Assuming the background is constant, as it is in wine competitions, can people taste objectively?
The experts turn out to be not able to do many of the things they claim. We took three or four people who have written books on Champagne, who all claim that the proportion of white to red grapes will change the expression of Champagnes, yet who under blind tasting conditions couldn’t correctly identify the difference at all. And yet my student is going through the wine exams and she spends every day of the week training, so there has to be something there.

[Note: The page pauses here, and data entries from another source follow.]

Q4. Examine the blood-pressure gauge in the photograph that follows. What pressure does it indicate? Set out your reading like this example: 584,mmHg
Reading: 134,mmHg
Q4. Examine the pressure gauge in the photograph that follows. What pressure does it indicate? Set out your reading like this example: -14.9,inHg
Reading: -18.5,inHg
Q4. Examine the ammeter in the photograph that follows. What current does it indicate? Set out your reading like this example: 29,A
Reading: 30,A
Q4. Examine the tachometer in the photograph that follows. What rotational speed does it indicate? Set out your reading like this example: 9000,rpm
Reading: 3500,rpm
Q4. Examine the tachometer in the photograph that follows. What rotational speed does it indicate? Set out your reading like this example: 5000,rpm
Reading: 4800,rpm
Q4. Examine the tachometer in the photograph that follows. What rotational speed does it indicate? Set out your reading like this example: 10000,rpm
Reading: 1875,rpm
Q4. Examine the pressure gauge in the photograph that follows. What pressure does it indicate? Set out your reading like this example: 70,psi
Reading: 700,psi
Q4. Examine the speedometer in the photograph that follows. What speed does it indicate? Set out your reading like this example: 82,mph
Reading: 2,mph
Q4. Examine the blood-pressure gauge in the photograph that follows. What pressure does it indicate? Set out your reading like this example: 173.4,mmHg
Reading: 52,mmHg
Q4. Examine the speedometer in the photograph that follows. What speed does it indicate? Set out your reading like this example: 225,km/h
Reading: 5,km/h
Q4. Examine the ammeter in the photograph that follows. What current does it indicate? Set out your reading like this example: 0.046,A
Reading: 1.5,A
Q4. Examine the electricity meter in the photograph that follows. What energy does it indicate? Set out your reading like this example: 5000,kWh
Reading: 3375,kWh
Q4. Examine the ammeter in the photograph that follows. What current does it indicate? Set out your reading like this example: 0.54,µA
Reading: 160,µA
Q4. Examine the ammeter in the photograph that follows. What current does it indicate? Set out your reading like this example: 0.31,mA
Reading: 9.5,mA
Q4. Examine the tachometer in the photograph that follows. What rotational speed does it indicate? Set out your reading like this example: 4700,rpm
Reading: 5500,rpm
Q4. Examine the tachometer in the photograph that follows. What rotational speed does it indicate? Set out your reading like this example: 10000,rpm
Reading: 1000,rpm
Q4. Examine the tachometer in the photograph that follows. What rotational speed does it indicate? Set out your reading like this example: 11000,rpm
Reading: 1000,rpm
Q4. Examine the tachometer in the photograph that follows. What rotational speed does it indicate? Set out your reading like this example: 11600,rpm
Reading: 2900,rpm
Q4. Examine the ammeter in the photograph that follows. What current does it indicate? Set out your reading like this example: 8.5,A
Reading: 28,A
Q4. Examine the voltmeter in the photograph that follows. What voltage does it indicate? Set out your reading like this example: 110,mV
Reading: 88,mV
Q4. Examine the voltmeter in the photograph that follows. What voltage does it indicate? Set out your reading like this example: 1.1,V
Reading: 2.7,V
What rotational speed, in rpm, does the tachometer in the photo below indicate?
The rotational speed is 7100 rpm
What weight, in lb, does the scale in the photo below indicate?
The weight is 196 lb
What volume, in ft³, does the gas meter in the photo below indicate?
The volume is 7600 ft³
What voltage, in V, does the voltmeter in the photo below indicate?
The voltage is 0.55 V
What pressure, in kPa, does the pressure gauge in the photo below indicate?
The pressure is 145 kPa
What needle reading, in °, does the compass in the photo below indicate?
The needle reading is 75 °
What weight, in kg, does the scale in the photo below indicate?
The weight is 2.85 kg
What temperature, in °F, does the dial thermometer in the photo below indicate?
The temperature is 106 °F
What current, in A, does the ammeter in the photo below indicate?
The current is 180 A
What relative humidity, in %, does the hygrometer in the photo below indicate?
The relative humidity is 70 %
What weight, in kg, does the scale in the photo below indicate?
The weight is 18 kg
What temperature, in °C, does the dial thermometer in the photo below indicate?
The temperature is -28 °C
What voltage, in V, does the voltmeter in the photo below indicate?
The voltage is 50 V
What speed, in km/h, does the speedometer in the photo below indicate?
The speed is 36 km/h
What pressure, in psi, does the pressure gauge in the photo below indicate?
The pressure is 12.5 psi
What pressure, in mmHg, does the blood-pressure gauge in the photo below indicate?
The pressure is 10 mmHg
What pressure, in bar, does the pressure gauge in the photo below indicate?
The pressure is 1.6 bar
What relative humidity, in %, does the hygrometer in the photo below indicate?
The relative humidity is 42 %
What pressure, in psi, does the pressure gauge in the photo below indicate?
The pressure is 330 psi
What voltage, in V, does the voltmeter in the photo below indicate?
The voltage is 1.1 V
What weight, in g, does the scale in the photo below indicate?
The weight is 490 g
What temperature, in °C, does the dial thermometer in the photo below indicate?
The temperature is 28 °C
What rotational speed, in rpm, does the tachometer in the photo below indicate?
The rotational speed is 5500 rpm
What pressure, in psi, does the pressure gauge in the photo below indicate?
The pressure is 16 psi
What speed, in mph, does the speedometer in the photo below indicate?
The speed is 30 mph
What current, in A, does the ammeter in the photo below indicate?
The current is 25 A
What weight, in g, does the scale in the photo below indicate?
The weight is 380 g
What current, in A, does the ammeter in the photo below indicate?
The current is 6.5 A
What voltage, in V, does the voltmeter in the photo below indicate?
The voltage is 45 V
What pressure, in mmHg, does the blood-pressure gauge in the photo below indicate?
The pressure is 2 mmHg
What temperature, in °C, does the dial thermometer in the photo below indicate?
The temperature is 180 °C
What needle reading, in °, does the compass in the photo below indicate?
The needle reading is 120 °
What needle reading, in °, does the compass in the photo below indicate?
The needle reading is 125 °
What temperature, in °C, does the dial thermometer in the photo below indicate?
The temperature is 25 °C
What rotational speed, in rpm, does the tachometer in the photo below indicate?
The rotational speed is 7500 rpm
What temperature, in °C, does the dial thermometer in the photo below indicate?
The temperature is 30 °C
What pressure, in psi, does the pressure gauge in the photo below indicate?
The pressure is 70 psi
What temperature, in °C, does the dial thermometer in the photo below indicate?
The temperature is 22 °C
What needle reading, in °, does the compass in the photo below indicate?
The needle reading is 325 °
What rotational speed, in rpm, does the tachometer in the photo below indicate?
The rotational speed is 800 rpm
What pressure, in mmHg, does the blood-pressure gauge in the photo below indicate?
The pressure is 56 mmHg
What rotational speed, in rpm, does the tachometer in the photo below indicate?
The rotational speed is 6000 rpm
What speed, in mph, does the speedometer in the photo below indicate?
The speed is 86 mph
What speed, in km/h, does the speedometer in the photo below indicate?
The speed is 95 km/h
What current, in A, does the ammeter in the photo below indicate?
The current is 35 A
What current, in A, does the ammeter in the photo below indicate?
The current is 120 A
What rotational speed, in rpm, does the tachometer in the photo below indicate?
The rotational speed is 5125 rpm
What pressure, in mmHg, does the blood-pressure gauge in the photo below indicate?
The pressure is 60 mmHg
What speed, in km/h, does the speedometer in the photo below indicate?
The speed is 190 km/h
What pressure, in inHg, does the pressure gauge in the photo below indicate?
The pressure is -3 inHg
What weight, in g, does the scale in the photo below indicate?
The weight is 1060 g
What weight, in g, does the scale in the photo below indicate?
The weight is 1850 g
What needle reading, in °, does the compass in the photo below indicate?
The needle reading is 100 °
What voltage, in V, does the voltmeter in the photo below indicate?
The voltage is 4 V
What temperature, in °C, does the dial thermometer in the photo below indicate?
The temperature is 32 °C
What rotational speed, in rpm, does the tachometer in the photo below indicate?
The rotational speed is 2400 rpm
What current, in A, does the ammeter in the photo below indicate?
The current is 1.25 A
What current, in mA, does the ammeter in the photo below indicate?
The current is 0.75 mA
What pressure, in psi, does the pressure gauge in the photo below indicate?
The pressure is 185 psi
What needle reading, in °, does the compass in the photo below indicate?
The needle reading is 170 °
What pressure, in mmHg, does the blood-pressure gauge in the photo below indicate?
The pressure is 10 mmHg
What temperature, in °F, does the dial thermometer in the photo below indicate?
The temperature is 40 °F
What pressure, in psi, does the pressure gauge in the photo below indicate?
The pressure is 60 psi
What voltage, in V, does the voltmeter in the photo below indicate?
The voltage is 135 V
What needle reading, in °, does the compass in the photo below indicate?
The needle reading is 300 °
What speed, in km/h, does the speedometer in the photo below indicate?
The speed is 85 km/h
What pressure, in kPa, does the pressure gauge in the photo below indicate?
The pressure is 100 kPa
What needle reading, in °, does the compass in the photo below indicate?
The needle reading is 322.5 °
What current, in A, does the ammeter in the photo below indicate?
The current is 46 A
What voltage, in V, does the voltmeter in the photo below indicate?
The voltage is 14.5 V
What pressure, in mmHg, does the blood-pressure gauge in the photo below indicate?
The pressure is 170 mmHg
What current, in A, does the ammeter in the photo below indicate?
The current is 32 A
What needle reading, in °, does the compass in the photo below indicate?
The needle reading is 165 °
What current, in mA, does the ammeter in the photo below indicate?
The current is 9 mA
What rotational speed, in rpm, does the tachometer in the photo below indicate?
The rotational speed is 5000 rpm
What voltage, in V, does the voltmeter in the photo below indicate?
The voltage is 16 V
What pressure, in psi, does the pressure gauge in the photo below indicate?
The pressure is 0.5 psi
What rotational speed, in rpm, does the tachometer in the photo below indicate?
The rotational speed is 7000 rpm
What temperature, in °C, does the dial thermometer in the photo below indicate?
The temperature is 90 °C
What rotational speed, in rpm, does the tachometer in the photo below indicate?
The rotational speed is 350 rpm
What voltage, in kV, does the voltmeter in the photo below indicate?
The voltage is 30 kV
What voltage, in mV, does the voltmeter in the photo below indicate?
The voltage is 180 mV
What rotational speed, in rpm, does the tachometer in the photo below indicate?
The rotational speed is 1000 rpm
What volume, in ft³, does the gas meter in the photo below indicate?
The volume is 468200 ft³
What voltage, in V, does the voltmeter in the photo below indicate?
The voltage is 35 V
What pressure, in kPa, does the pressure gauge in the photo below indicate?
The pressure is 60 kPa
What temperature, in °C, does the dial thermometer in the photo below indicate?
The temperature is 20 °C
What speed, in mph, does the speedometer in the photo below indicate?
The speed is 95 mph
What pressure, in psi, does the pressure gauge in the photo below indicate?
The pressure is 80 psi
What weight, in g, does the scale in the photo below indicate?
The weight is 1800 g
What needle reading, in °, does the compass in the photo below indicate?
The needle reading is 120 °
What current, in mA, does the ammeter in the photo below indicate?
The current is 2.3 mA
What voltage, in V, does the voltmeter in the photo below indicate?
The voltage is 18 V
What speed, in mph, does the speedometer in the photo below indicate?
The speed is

We can identify the foods that we eat, so doesn’t it make sense we can identify wine as well?
We do have the physiological capacity to detect sweet, sour and umami and discriminate between a billion different odours, so we are better than most machines could ever hope to achieve. As soon as you start putting things together, you have multiple tastes and aromas, and that’s where things start to break down. The taste buds don’t operate independently. If you had salt to your tonic water it becomes sweeter. A fruity aroma may add perceived sweetness to a drink.

One of the disconnects I see is in writing about wine. You sometimes get a wine expert giving a 1,000 word description of a wine, whereas when you give people odour mixtures in a laboratory – with no more than six different aromas, each one of which the experts can identify in isolation – as soon as they’re mixed together, the expert can pick out no more than two or three. Perhaps the odour mixtures that the scientists test with are somehow importantly different from what assaults the senses on tasting a well-structured wine. It’s a case of more research needed.

What has been the taste discovery that has surprised you the most?
It was when we played the sounds of the sea and made seafood taste better. This was in 2006 at a conference in Oxford with Heston Blumenthal. We never thought it would work, but it was the first time that showed that ambient sounds can change what you taste. Now, ten years later, people say of course, it’s obvious. The thing that was also surprising at the time is sonic seasoning where music can change the taste.

You’re appearing at the MUST conference in June. Will you take the occasion to test some theories on the audience?
I hope so. I tend to be a bit last minute in the planning, but given the chance, I always will when I can.

Professor Charles Spence is a keynote speaker at the MUST – Fermenting Ideas summit, which takes place from 20 to 22 June 2018 in Portugal.